Reputation: 139
I am trying to crawl a web page that is built using GWT and uses the GWT RPC mechanism for AJAX calls. The page I am trying to crawl is not mine - so I can't edit the server side. I am very new to GWT and from my initial couple of days with it - I think that you can't de-serialize the data unless you've the case interface with you.
Am I right or Is there a way to crawl the data intelligently?
Upvotes: 1
Views: 1382
Reputation: 12412
You could do it using htmlunit and WebClient:
//real code mixed with pseudo-code:
WebClient webClient = new WebClient(BrowserVersion.FIREFOX_3);
Map<String, String> urls = new HashMap<->();
LinkedList<String> urlsToVisit = new LinkedList<->();
urlsToVisit.put("http://some_gwt_app.com/#!home");
while (!urlsToVisit.isEmpty()) {
String page = urlsToVisit.remove();
if (urls.containsKey(page)) {
continue;
}
String rendered = webClient.getPage(page);
urls.put(page, rendered);
urlsToVisit.addAll(extractLinks(page));
}
You might have to experiment with the WebClient options a bit.

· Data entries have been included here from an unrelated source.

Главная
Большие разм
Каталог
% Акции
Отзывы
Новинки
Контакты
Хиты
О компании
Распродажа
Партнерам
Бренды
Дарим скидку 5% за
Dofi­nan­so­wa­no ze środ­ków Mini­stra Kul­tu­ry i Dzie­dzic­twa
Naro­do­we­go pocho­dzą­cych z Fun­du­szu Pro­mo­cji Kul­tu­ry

In my case these seem to do a good job:
webClient.setThrowExceptionOnScriptError(false);
webClient.setRedirectEnabled(true);
webClient.setJavaScriptEnabled(true);
// important! Give the headless browser enough time to execute
// JavaScript. The exact time to wait may depend on your application.

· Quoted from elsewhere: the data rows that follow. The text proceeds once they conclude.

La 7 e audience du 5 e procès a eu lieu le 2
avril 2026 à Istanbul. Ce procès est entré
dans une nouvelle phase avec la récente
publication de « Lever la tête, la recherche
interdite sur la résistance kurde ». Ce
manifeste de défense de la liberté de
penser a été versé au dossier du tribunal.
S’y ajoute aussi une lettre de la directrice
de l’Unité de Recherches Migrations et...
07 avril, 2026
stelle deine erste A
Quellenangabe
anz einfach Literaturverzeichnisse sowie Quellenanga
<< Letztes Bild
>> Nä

webClient.waitForBackgroundJavaScript(20000);
webClient.setAjaxController(new NicelyResynchronizingAjaxController());
Upvotes: 1
Reputation: 329
I scrape for a living, and GWT is the one framework that almost always flummoxes me. The fact that it passes serialized, non-human readable parameters prevents me from interject logic that will access the site.
On some simple GWT I've gotten scrapes to work be parsing the JavaScript and running portions as is, but I can't get all to work.
Upvotes: 1